One exercise that Brook practiced in his Theatre of Cruelty Workshop involved an actor attempting to portray a certain state without using physicality at all:

“We set an actor in front of us, asked him to imagine a dramatic situation that did not involve any physical movement, then we all tried to understand what state he was in. Of course, this was impossible, which was the point of the exercise” (Brook, 49).

Exercises such as this encompass what Brook's version of the Theatre of Cruelty was. Through the physical, human nature and emotions are authentically evoked. We sympathize more with the crying woman whose body is wrenching in sobs than we do with a woman who is standing still, struggling to produce a tear.

This style of emotion-through-action took no consideration of the accretion that the last century's Theatre produced. No longer was emphasis on the spectacle. Brook had no interest in theatre that imitated reality: “we are” he claims “more conscious of what is imitative than what is real”(Brook, 34). If the production's goal is an imitation of reality, than it will never go beyond that. Instead, Brook insists, reality itself must be the goal. In his chapter “The Holy Theatre” in The Empty Space, Brook describes this theory as the “invisible”. The “invisible” is an act of communication between actor and audience produced out of the need to impart some emotion. The audience may not consciously acknowledge the fact that they are being moved by the emotion, yet they are still moved: the invisible. Brook says “it is like crossing an abyss on a tightrope: necessity suddenly produces strange powers”(Brook, 50). Through the invisible, the actors goal is to access the “hidden impulses of man”(Brook, 71), ultimately establishing a human connection that is inherent in the audience.

This is not to say that Brook did not use abstract methods to achieve this accessibility. In fact, abstractness in performance became a trademark for Brook's productions: Sensationalism in his production of “Marat/ Sade”; glamour in the 1970 Midsummer Night's Dream. These are the productions that Brook will be remembered for. New York Times critic Clive Barnes said that Brook's Midsummer Night's Dream is a “theatrical production that is going to be talked about as long as there is a theater”(Barnes, 1).

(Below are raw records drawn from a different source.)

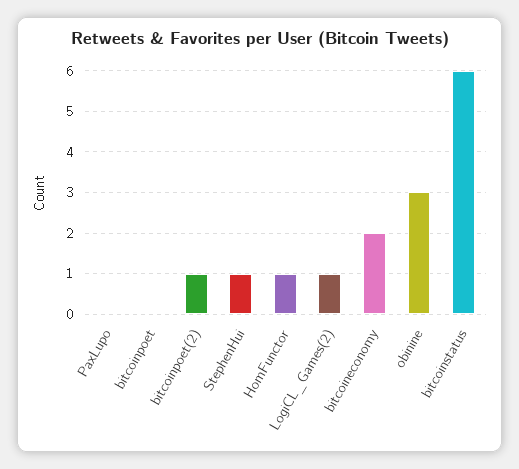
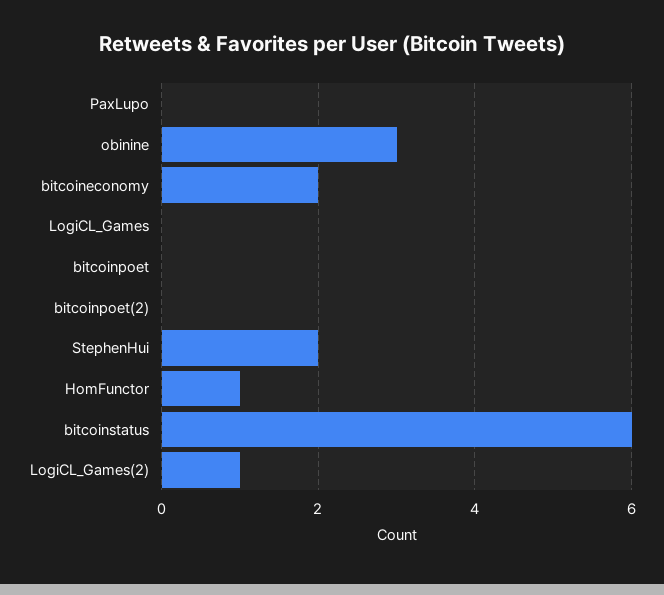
  {
    "PaxLupo": 0,
    "bitcoinpoet": 0,
-   "bitcoinpoet(2)": 1,
+   "bitcoinpoet(2)": 0,
-   "StephenHui": 1,
+   "StephenHui": 2,
    "HomFunctor": 1,
    "LogiCL_Games(2)": 1,
    "bitcoineconomy": 2,
    "obinine": 3,
-   "bitcoinstatus": 6
+   "bitcoinstatus": 6,
+   "LogiCL_Games": 0
  }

Brook forgot convention, and aimed to go beyond anything that audiences had already experienced. He changed, and not without controversy, the effect that the theatre can produce. In his own words, he attempted to “divide the eternal truths from the superficial variations” (Brook, 16): The “eternal truths” being the “invisible”–the inherent emotions in any human–and the “superficial variations” being the way in which to present those truths. “I can take any empty space and call it a bare stage,” Brook says, “A man walks across this empty space while someone else is watching him, and this is all that is needed for an act of theatre to be engaged” (Brook, 9). Thus he creates something honest: a human connection. And from that connection the audience's inner emotions are called forth–they are moved.


References

Aronson, Arnold. New York Times. NY Times, 25 May 2005. Web. 1 Dec. 2009. .

Barnes, Clive. "Historic Staging of a Dream." New York times [New York] 27 Aug. 1970. Print.

Brook, Peter. The Empty Space. New York: Simon and Schuster, 1968. Print.

Kramer, Andreas. "Antonin Artaud." Ebsco Host. Web. 1 Dec. 2009.